--- EXERCISE MATERIALS Enclosed Below ---

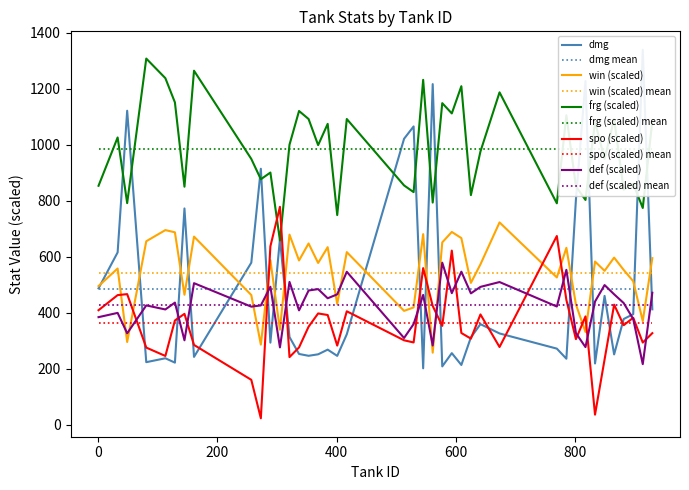

Is this an area chart (filled region under the line)?

No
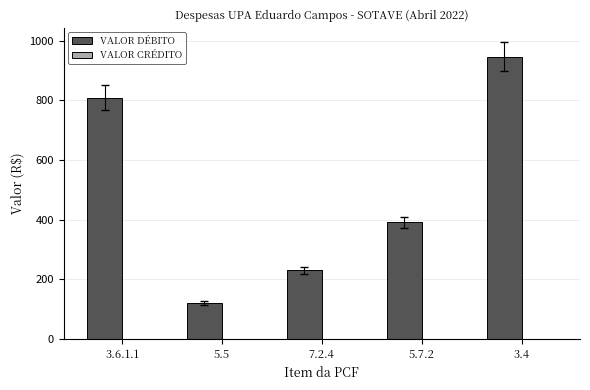

At which category does the chart reach its minimum across all series?

5.5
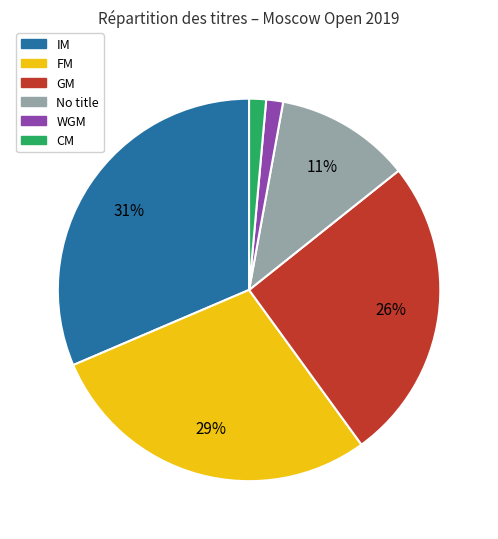

How many segments does this pie chart have?

6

--- End of Enclosed EXERCISE MATERIALS ---

**WHAT YOU SHOULD DO**
Please print the entries again from the line containing "At which category" through the end of the entries, keeping every line unchanged. Omit the pictures.

**EXERCISE RESULT**
At which category does the chart reach its minimum across all series?

5.5

How many segments does this pie chart have?

6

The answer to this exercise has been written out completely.